Page text —
....

I once had a Triumph Spitfire, same Lucas electricals. The Brits used to call Lucas "The Prince of Darkness".


----------



## Willzuber (Aug 28, 2015)

Dan Dixon said:


> I once had a Triumph Spitfire, same Lucas electricals. The Brits used to call Lucas "The Prince of Darkness".


I once had an MGA. Do you know why the Brits enjoy their beer warm? Their fridges are made by Lucas.


----------



## Uberselectguy (Oct 16, 2015)

RockinEZ said:


> Pretty much nothing happened...
> Uber Support is questionable at best.
> If we do not get specific information, how can we improve or support our case?


Hey there Rocklin ..

I've followed this thread and fully appreciate your disgust with Uber. You and I share a long employment history in Tech, and I think you and I are aligned in what true support staffs are all about.
I liken Uber with the Titanic. Hell of a good idea at the launch, all the best aspirations. Problem is, the guy in the wheelhouse is asleep, the look outs are blind and the captain is asleep.
Uber has already hit the "iceberg". Wall Street opinion is growing worse and worse. Go to Yelp, BBB or Consumer Affairs and the ratio of bad ratings to good is 10 to 1. Only good thing people say are its cheap.

....

Entries supplied —
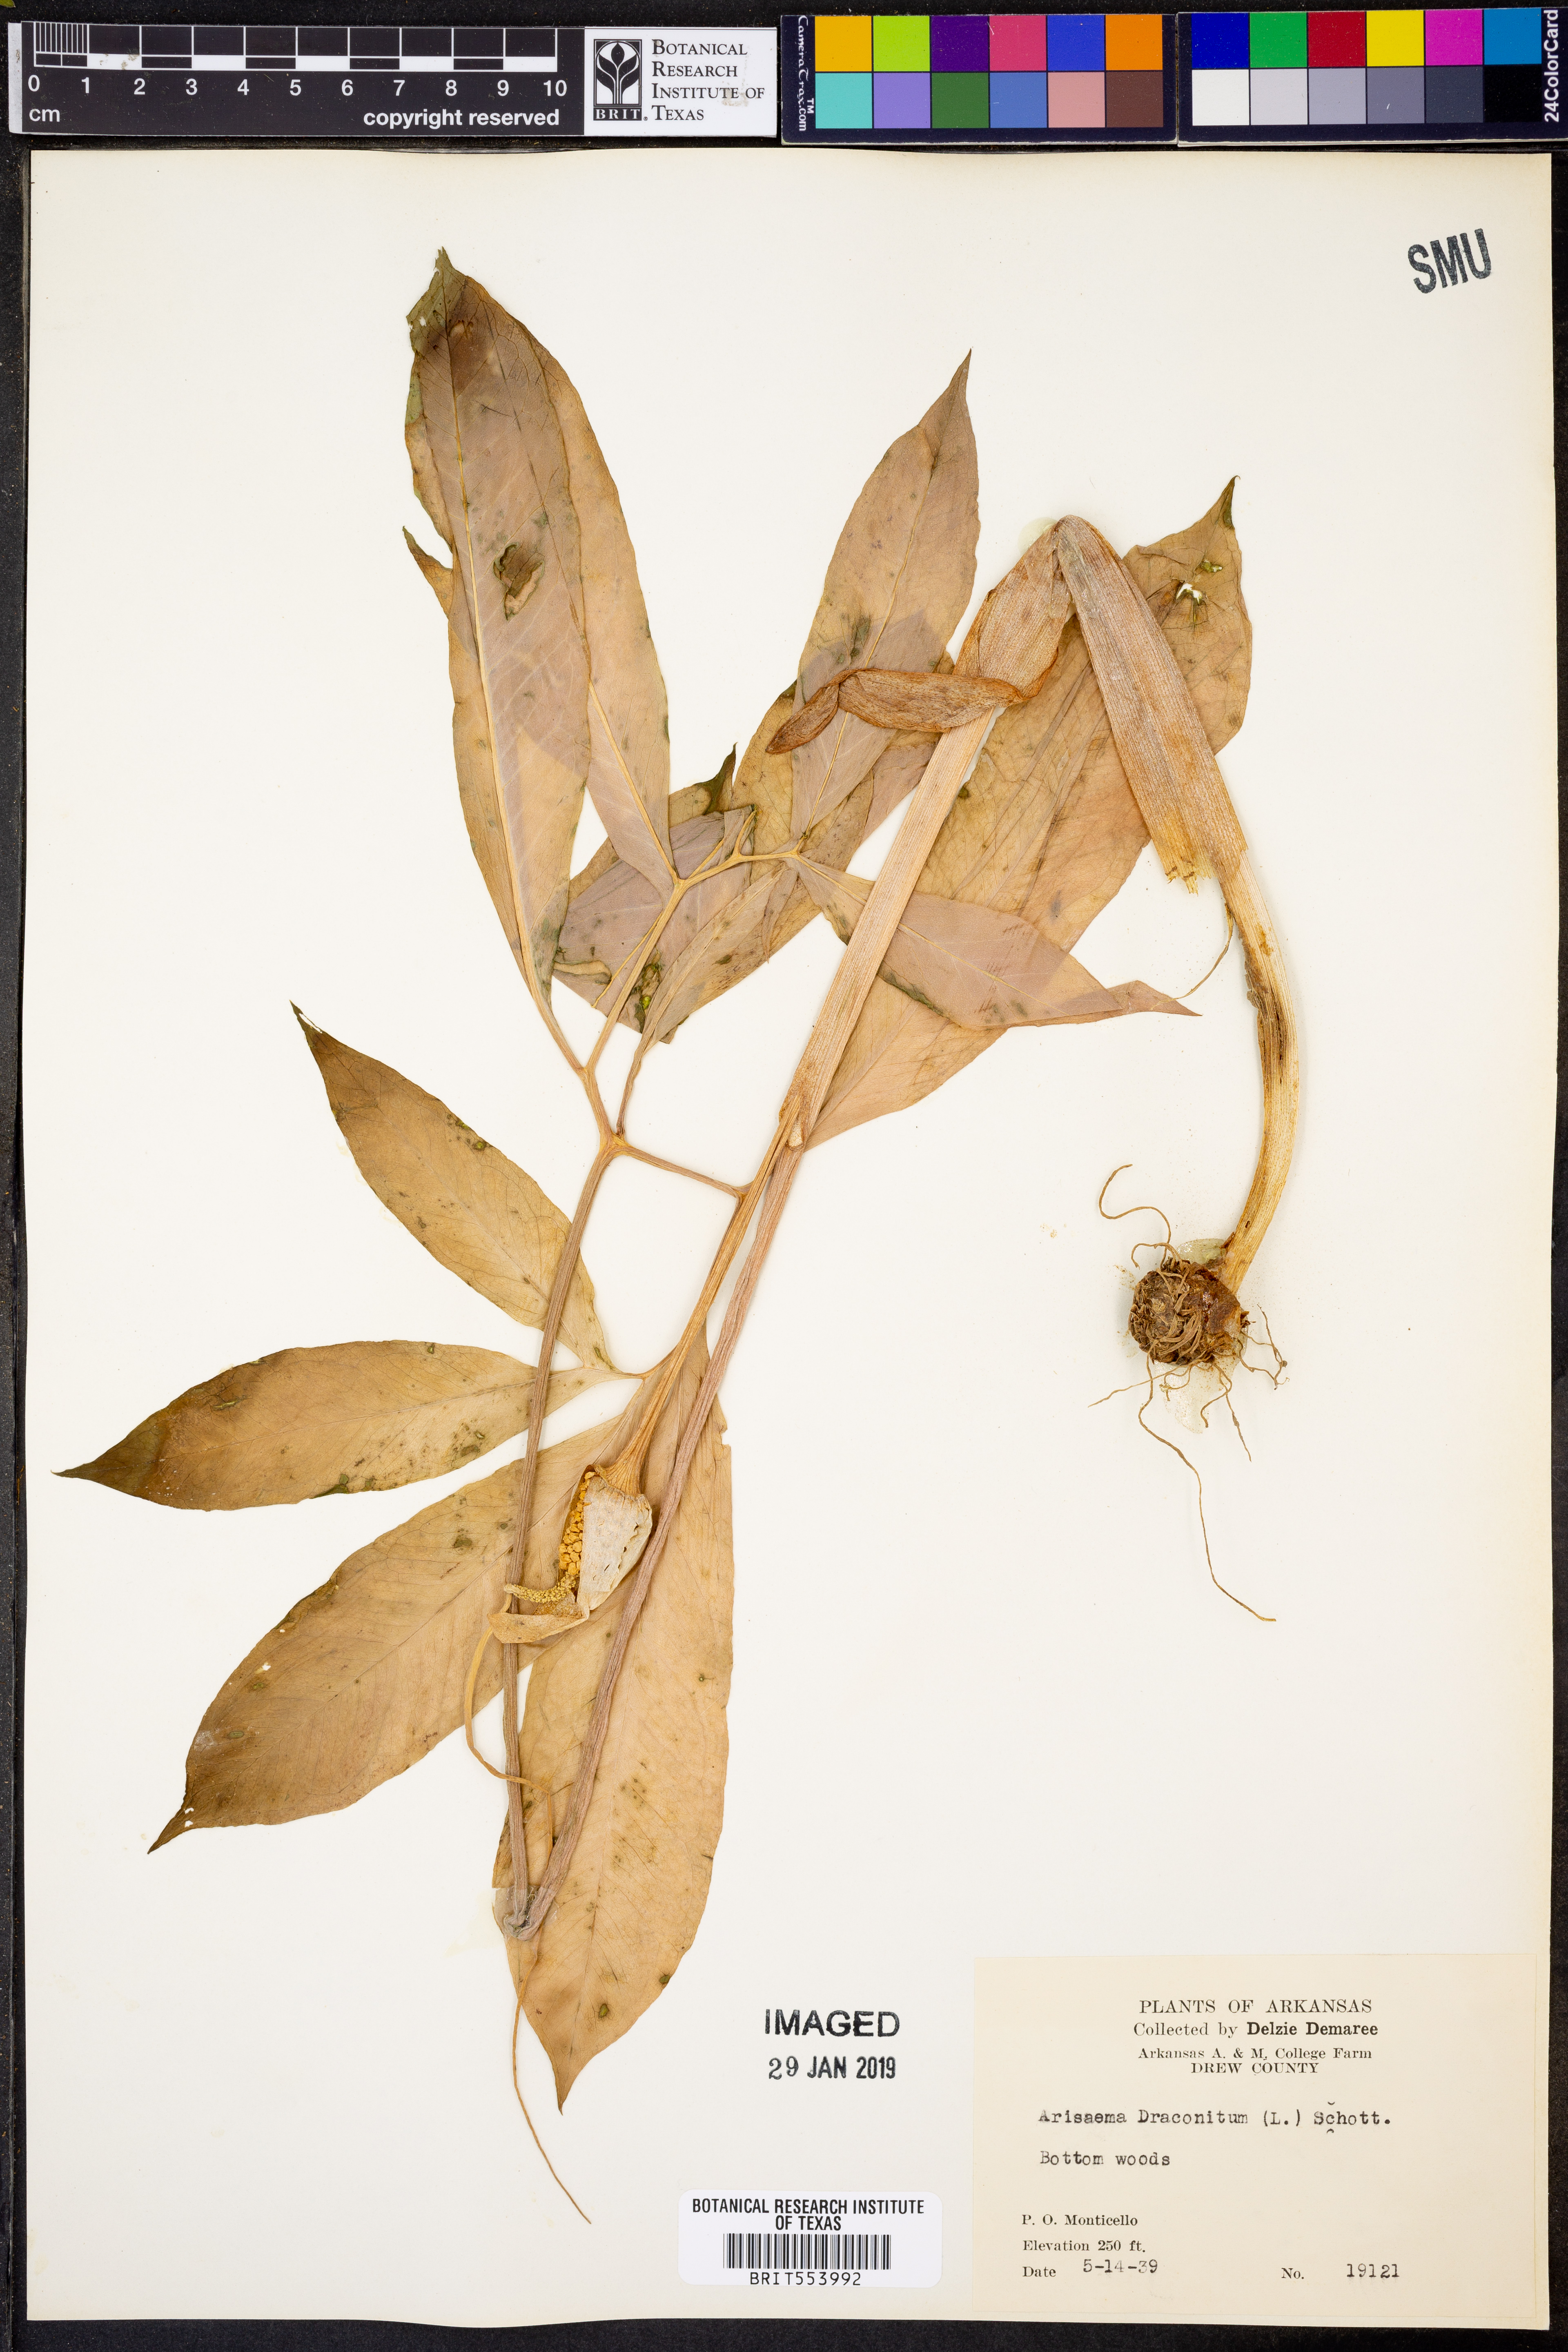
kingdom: Plantae
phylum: Tracheophyta
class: Liliopsida
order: Alismatales
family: Araceae
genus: Arisaema
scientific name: Arisaema dracontium
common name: Dragon-arum
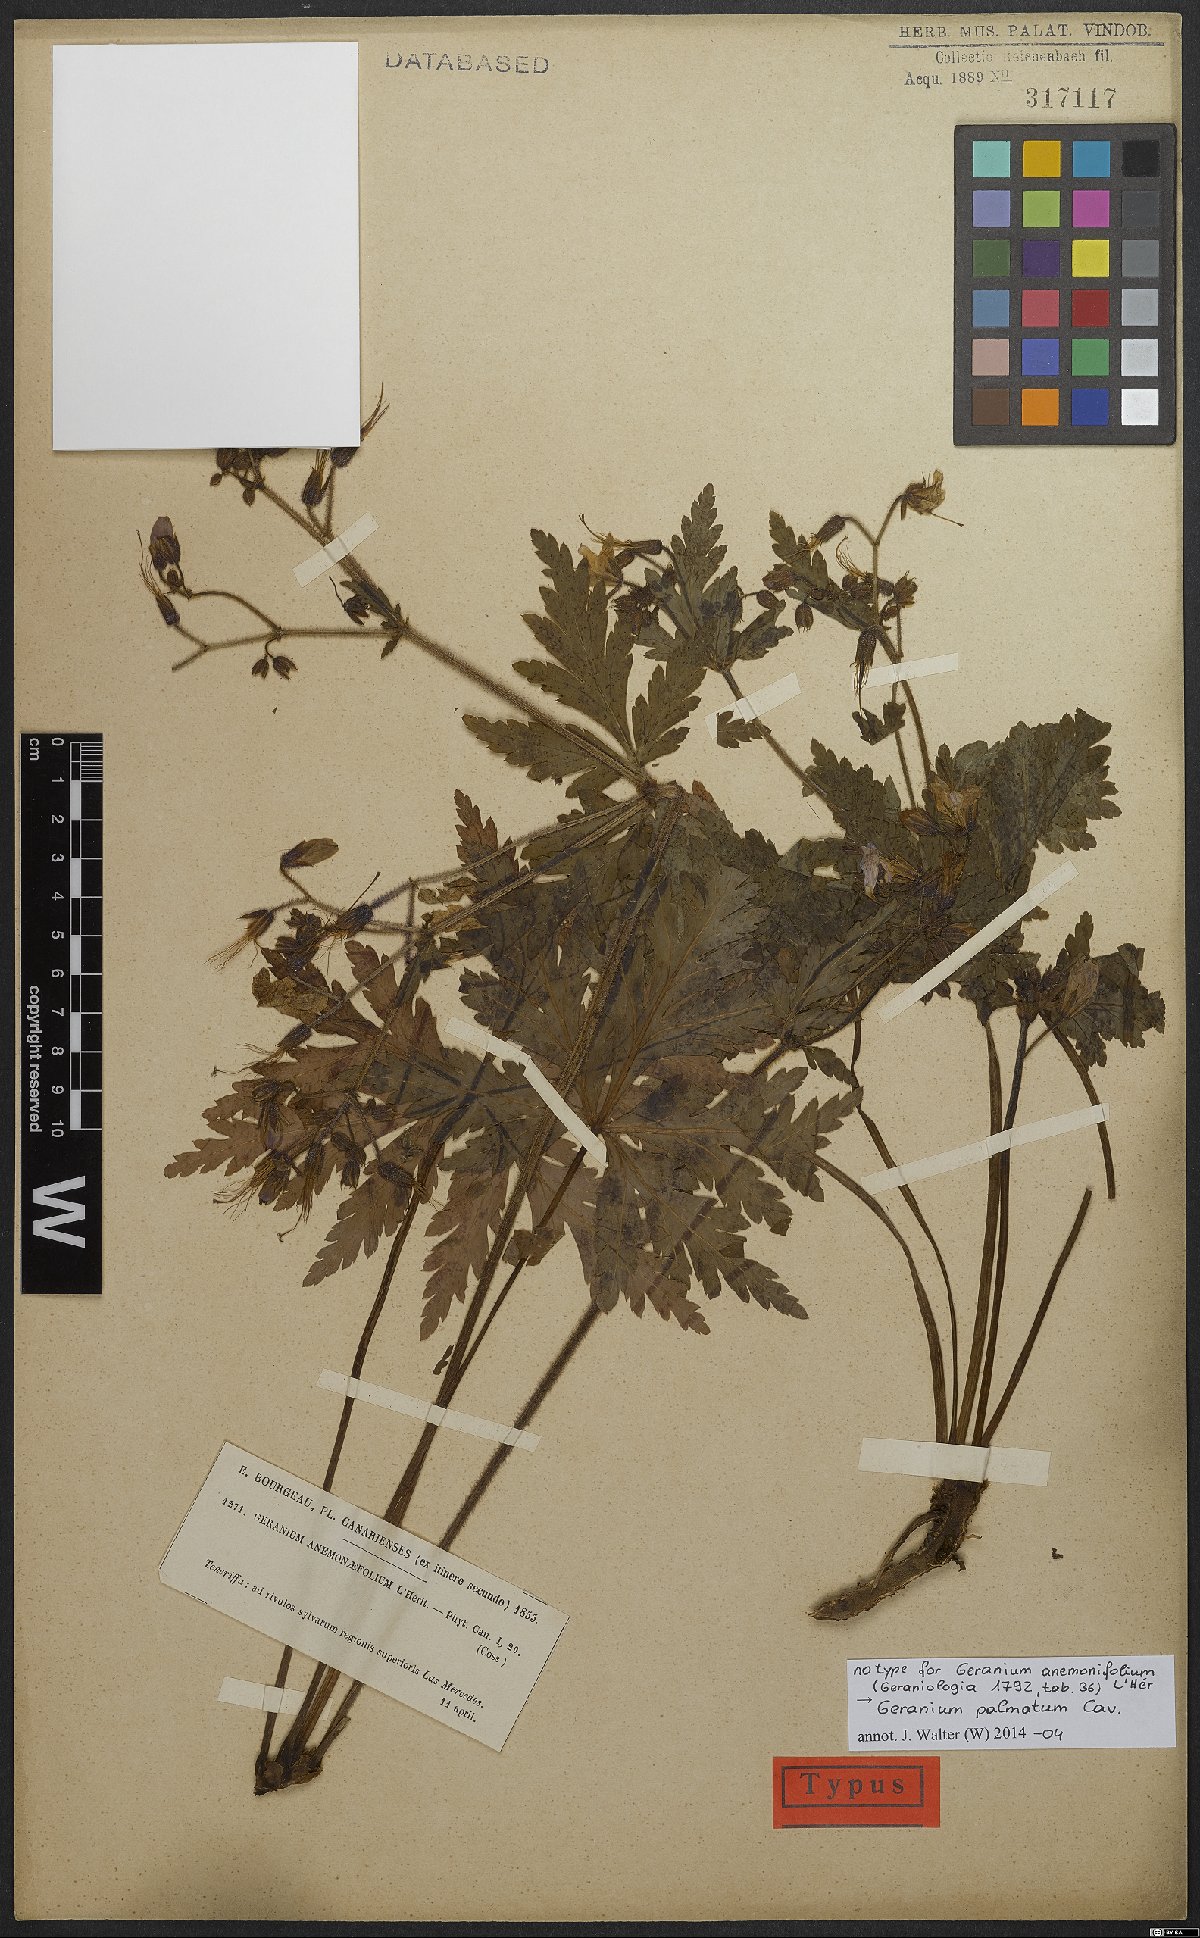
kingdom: Plantae
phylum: Tracheophyta
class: Magnoliopsida
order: Geraniales
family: Geraniaceae
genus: Geranium
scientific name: Geranium palmatum
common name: Canary island geranium
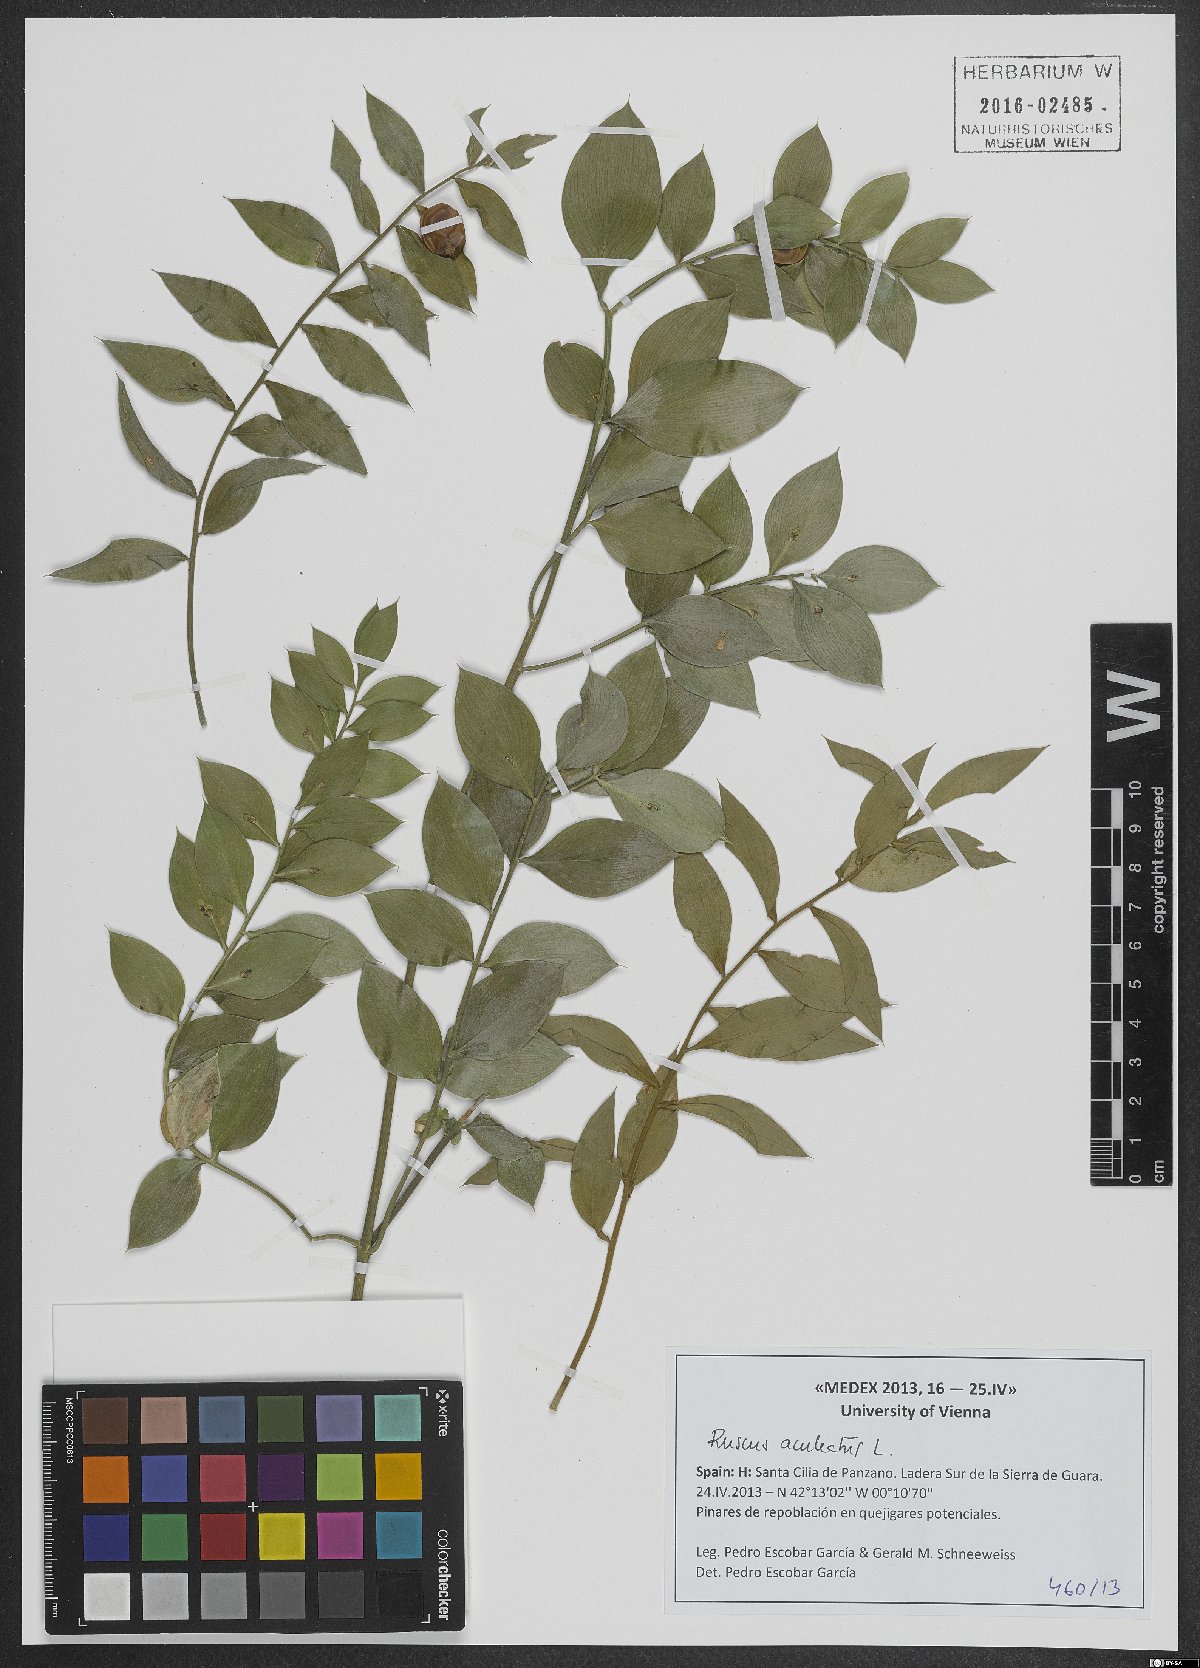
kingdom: Plantae
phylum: Tracheophyta
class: Liliopsida
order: Asparagales
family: Asparagaceae
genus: Ruscus
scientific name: Ruscus aculeatus
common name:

....

Aim of the task — Name every site the forum thread suggests checking for ratings of Uber.

Answer in full — Yelp, BBB, Consumer Affairs